What does a party enforce when it turns on its own incumbents over a map? In the 2026 Indiana primary election results, seven Republican congressional races carried Trump endorsements for challengers, each one aimed at an incumbent who had voted against a redistricting measure designed to flip two additional House seats. The punishments arrived on schedule. But the question worth asking has nothing to do with whether Trump's picks won or lost. It has to do with what kind of political organization treats a tactical disagreement about district lines as grounds for expulsion.

Most analysis of the Indiana election results has fixated on scorekeeping: which incumbents survived, which endorsements stuck, how much money flowed where. That framing reduces a structural rupture to a box score. The redistricting vote itself was a narrow tactical play to gain two midterm seats. The incumbents who opposed it had defensible local reasons. Yet the base's willingness to treat that opposition as disqualifying tells you something scorekeeping cannot. It tells you the internal logic of the Republican Party has changed so thoroughly that a generation of political professionals missed it happening. Patrick Ruffini spent years documenting exactly that change, and his book, *Party of the People*, is the sharpest available account of the forces behind it.

Ruffini's argument is built on precinct-level data, not personality analysis. The Republican Party's center of gravity has shifted away from college-educated white voters and toward a working-class, multiracial coalition that consolidated across the 2016 and 2020 presidential cycles. Seven in ten American voters belong to demographic groups that have trended rightward over those two elections. The groups trending leftward, primarily whites with college degrees, account for fewer than three in ten.

That arithmetic alone explains why party discipline now flows upward from the base, and why elected officials who think like strategists can find themselves at odds with the coalition they represent. The book starts with a confession. Ruffini, a Republican pollster and targeting specialist, acknowledges that he and virtually every other analyst misread the 2016 election, then overcorrected and misread 2020 in the opposite direction. Trump lost the presidency in 2020, yet gained twelve million votes over his 2016 total and assembled the most racially diverse Republican presidential coalition in modern history.

Ruffini uses that paradox as a forcing function, a reason to abandon comfortable assumptions about who votes Republican and why.
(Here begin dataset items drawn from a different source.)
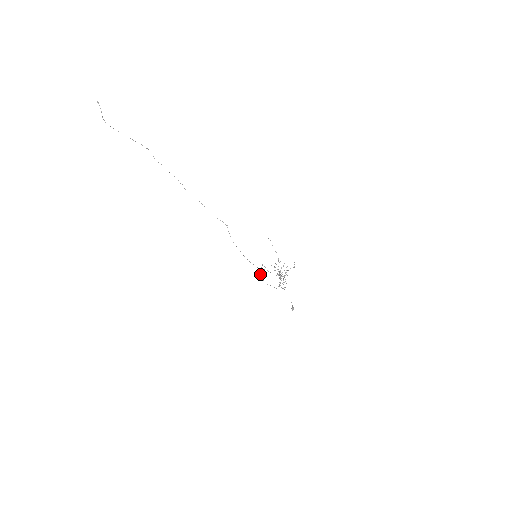
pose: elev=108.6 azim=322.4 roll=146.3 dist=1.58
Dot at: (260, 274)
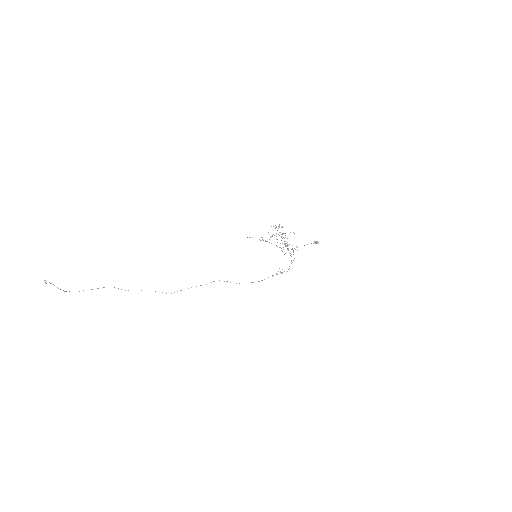
Dot at: occluded
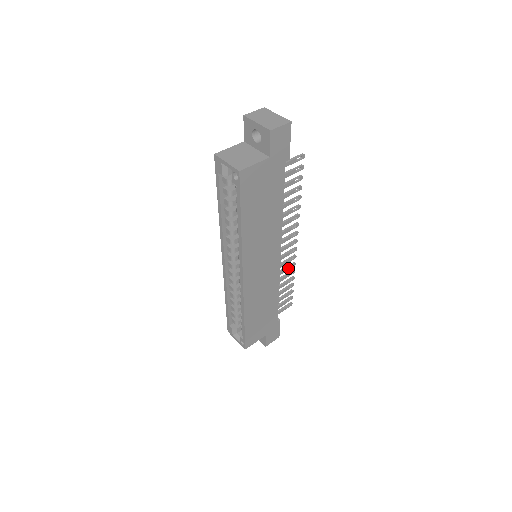
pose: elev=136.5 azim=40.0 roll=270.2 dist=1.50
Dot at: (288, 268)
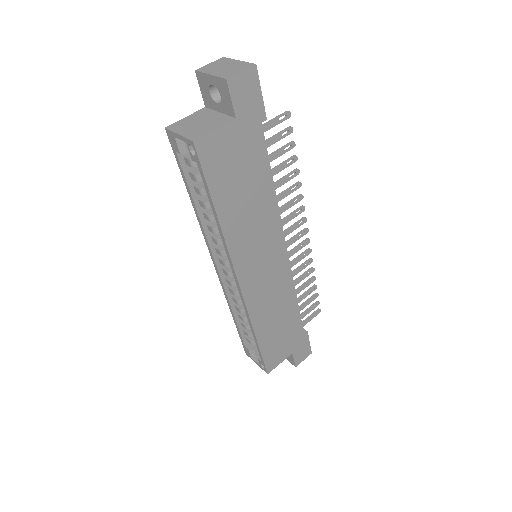
Dot at: (303, 266)
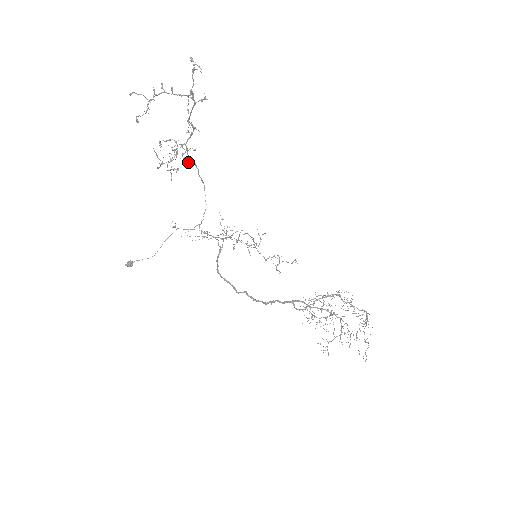
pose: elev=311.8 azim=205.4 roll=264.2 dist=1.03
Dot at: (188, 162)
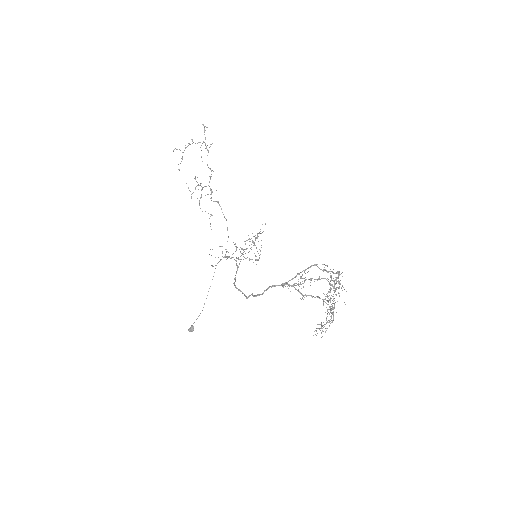
Dot at: (213, 201)
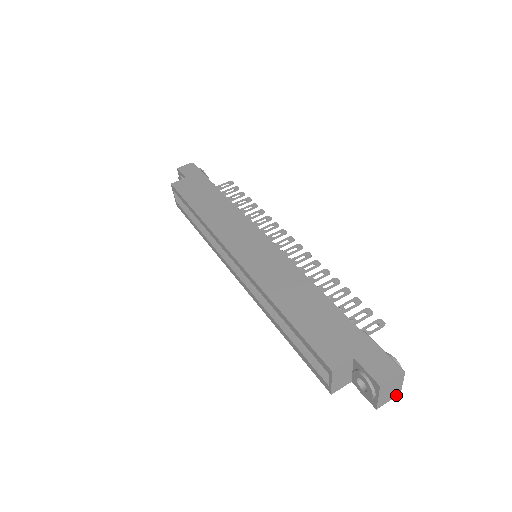
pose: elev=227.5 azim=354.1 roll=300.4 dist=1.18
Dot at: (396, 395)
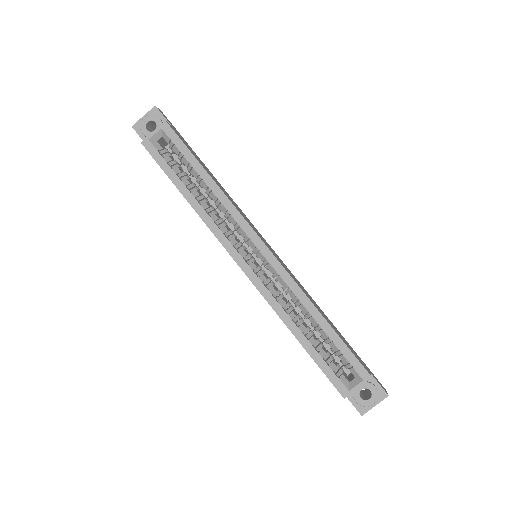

His explanations center on education polarization and the declining hold of traditional conservative policy litmus tests. The voter he describes cares less about supply-side tax cuts than about cultural belonging and a sense that the party speaks in a register that sounds like home. This is where the book's strengths and blind spots both become visible. Ruffini's demographic accounting is careful and specific. He traces Republican gains among non-college-educated Hispanic, Black, and Asian American voters precinct by precinct, and the granularity complicates easy stories on every side. Democrats who treat minority voters as a permanent lock are misreading the evidence. But Ruffini's own framing sometimes slides toward a mirror-image overconfidence, treating the realignment as though it will settle into a stable new equilibrium on its own. It won't, or at least it hasn't yet. A coalition held together by cultural grievance and loyalty to a single figure is volatile in ways a policy-organized coalition is not. The 2026 Indiana redistricting fight makes the problem concrete: incumbents who voted against the map were making a defensible strategic calculation, and the base's eagerness to override it suggests a party where strategic thinking by elected officials is itself becoming a liability. Ruffini identifies the forces producing this dynamic with precision. He could push harder on whether those forces are self-limiting. What the book does well, and what makes it useful right now, is connect local outcomes to national patterns without flattening the differences. A primary result in Indiana and a turnout surprise in South Texas emerge from the same demographic pressures, but they play out differently depending on local population mix, candidate quality, and the issue that happens to be on the table. That specificity is rare in books about electoral politics, which tend to prefer sweeping narratives over the parish-by-parish work of showing how votes actually move.

*Party of the People* does not resolve every tension it surfaces, and some of Ruffini's confidence about the durability of this new coalition feels like it was written before a night like Indiana's made the cracks harder to ignore. But if you want to understand why a procedural redistricting vote can trigger an intraparty purge, his data is the clearest starting point available. The book turns scattered election-night surprises into a coherent pattern. Whether that pattern can survive its own internal contradictions is the question the 2026 Indiana election results have just made louder.